Interestingtome, MY POINT is that HIPPOCAMPUS atrophy is NOT a surrogate at all. It is reason that brain does not work, it is one anatomic structure memory functon is based on. Our body needs an organ to perform a function. if a man has not a left leg we will understand immediately that he has difficulties to walk. If a person has a srinken hippocampus I am sure that FDA understand that he has poor memory.
As you may remember AIBL study just confirmed that it is hippocampal atrophy and not Abeta driving memory loss ( Ong KT et al 2014). So hippocampus vol can well become the best biomarker for any treatment study and Masters slide no 12 demonstrates that this atrophy starts clearly before loss of memory. So if there is a srinking hippocampus it is a sign that memory will be deteriating in next few years (and it is time to start PBT2). To measure the hippocampus vol is not a surrogate of memory loss, it is the reason to memory loss = less brain tissue means less memory. It sure that FDA understands this !!!
Extension study will give more support to this IMO.
J Clin Neurosci. 2014 Aug 20. pii: S0967-5868(14)00304-X. doi: 10.1016/j.jocn.2014.03.036. [Epub ahead of print]
Diagnostic value of Alzheimer's disease-related individual structural volume measurements using IBASPM.
Han SH1, Lee MA2, An SS2, Ahn SW1, Youn YC3, Park KY1.
We validated the use of medial temporal volume measurements via the automated volumetric method of Individual Brain Atlases using Statistical Parametric Mapping (IBASPM) in screening for Alzheimer's disease (AD). We also determined the optimal cut-off values for hippocampal volumes. This study included T1-weighted MRI of 89 patients with AD and 33 normal controls. To determine age-specific cut-off values we grouped subjects according to age. The regional structural volumes of each group were measured using individual atlas-based volumetry with IBASPM. The normalized value of left hippocampal volume in patients with AD was significantly lower than that of normal controls in all age groups. The area under the curve values of the left hippocampus in receiver operating characteristic curves were also the largest in the medial temporal lobe, indicating that left hippocampal volume is the most useful factor in AD screening. The optimal cut-off values of the left hippocampus for diagnosing AD were 4.06 in the 60-64year age group, 4.05 in the 65-69 group, 4.07 in the 70-74 group and 3.63 in patients older than 75. Measurements of left hippocampal volume using the IBASPM may be useful for AD screening in clinical practice, and could provide a useful biomarker for AD.

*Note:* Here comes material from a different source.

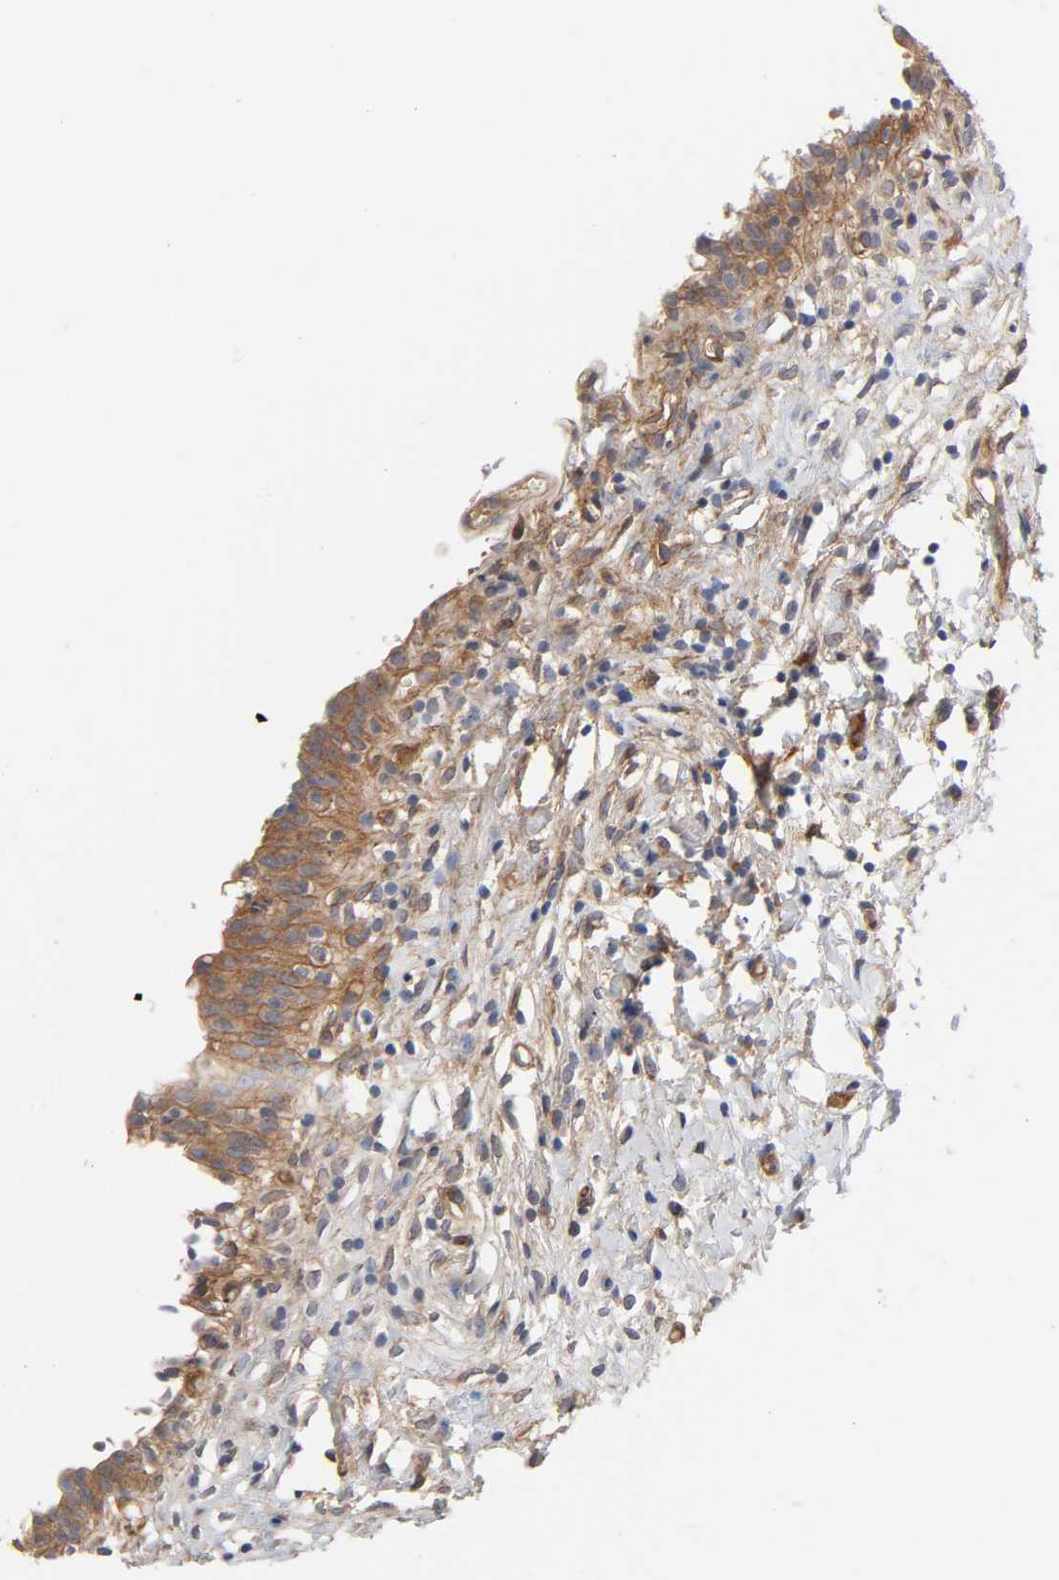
{"staining": {"intensity": "moderate", "quantity": ">75%", "location": "cytoplasmic/membranous"}, "tissue": "urinary bladder", "cell_type": "Urothelial cells", "image_type": "normal", "snomed": [{"axis": "morphology", "description": "Normal tissue, NOS"}, {"axis": "topography", "description": "Urinary bladder"}], "caption": "Immunohistochemical staining of normal urinary bladder exhibits medium levels of moderate cytoplasmic/membranous expression in approximately >75% of urothelial cells. (DAB (3,3'-diaminobenzidine) IHC with brightfield microscopy, high magnification).", "gene": "RAB13", "patient": {"sex": "female", "age": 80}}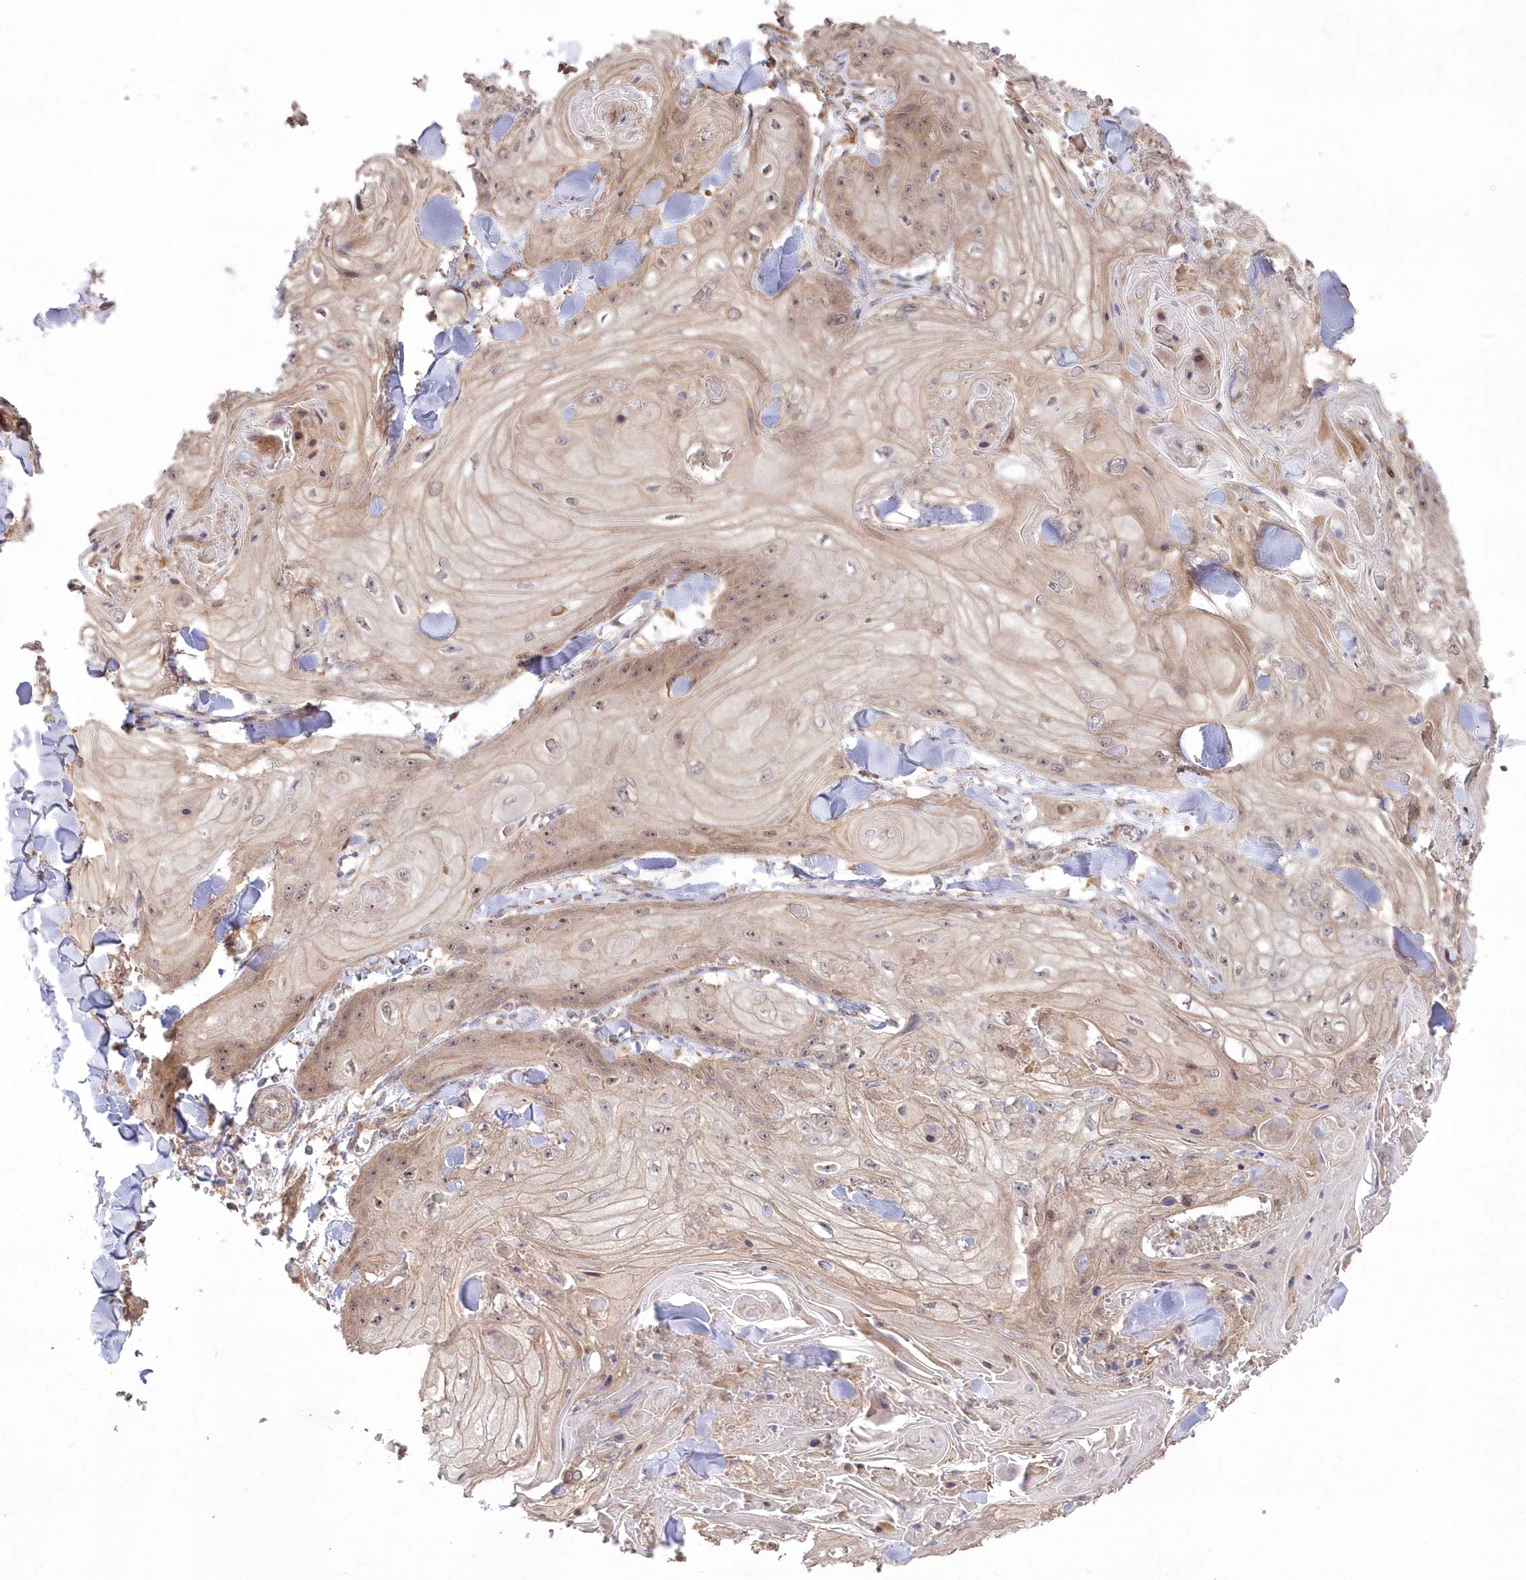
{"staining": {"intensity": "weak", "quantity": "<25%", "location": "cytoplasmic/membranous,nuclear"}, "tissue": "skin cancer", "cell_type": "Tumor cells", "image_type": "cancer", "snomed": [{"axis": "morphology", "description": "Squamous cell carcinoma, NOS"}, {"axis": "topography", "description": "Skin"}], "caption": "A photomicrograph of squamous cell carcinoma (skin) stained for a protein demonstrates no brown staining in tumor cells.", "gene": "TBCA", "patient": {"sex": "male", "age": 74}}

Yes, interestingtome, and we have much more:
- cognition improvement in Euro study
- hippocampus atrophy decline in the Imagine study ( a trend)
- cognition improvement in reach2HD
All these are much more than surv changes in the Imagine study.
So it is a big job to demonstrate that a drug does not work. It took some 3000 patient years before that was obvious enough in the 2care study. The imagine study used 41 patient years, only 1.4% of the amount what there was in the 2care study, not even close what is needed to demonstrate that a drug does not work. Unfortunately Wall Street and many investors did not understand that. You can demonstrate that a drug works in much smaller patient population ( Reach2HD) but small numbers are not enough to demonstrate that a drug does not work. With a very small numbers we have a possibility to see possible positive trends ( hippocampus atrophy rate in the Imagine study).